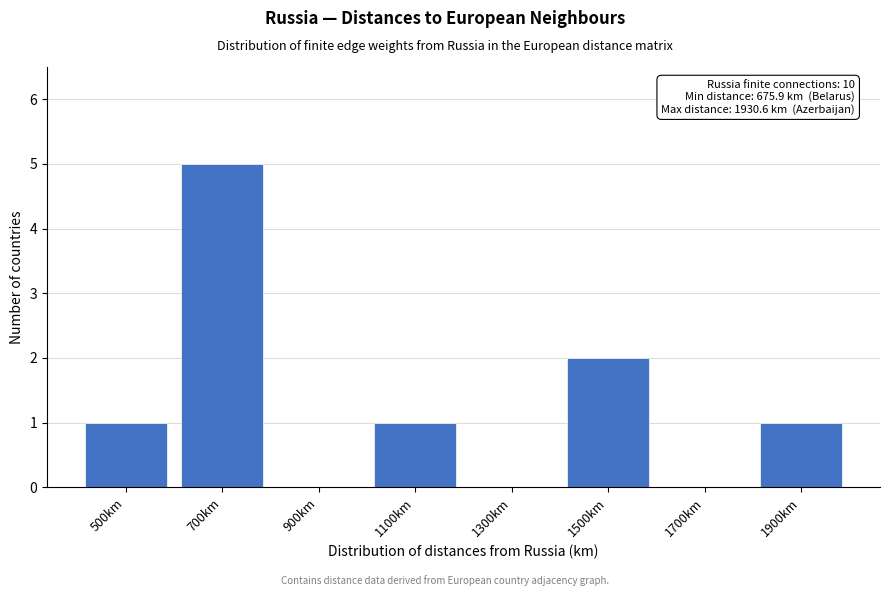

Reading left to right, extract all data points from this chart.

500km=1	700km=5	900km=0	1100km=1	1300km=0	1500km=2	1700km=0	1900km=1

----

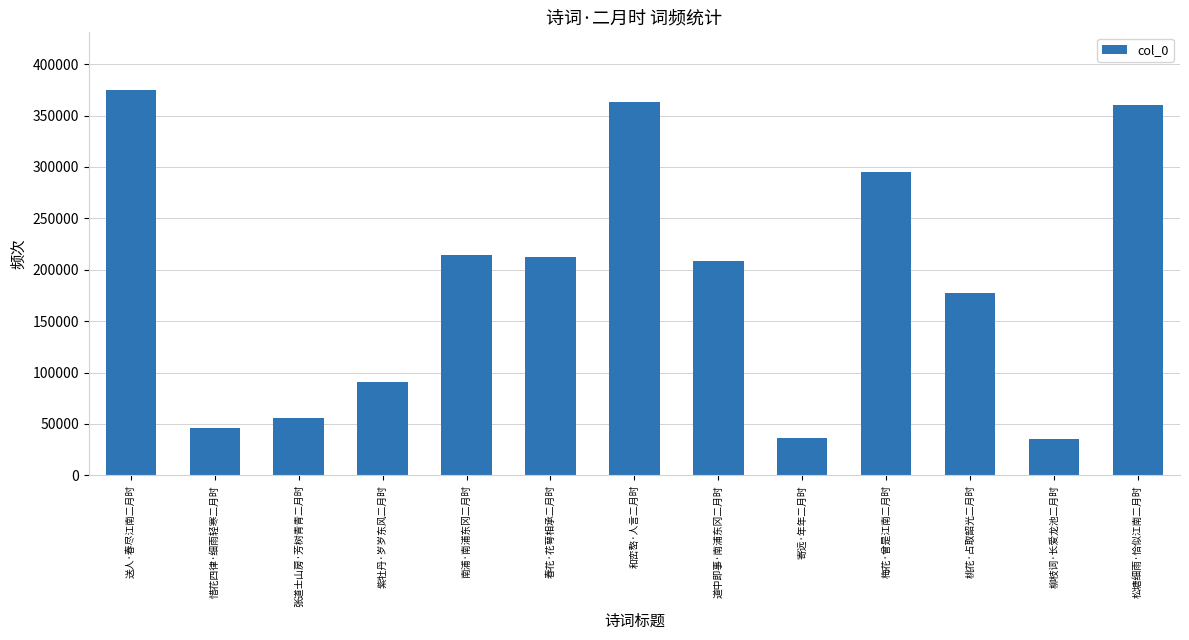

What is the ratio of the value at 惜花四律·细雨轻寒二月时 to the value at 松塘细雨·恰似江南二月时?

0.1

----

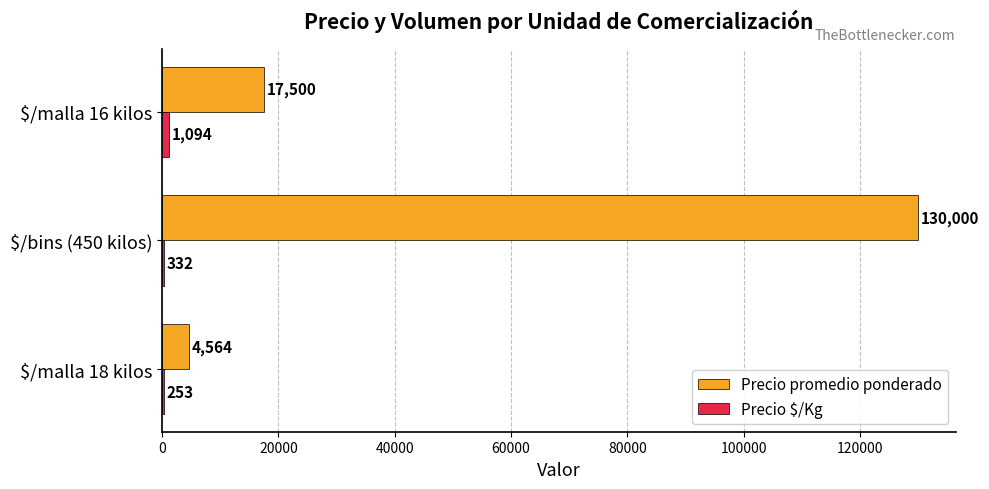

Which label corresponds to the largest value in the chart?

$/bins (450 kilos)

----

WHAT TO DO —
Return each line above that contains the word "value".

YOUR SOLUTION —
What is the ratio of the value at 惜花四律·细雨轻寒二月时 to the value at 松塘细雨·恰似江南二月时?
Which label corresponds to the largest value in the chart?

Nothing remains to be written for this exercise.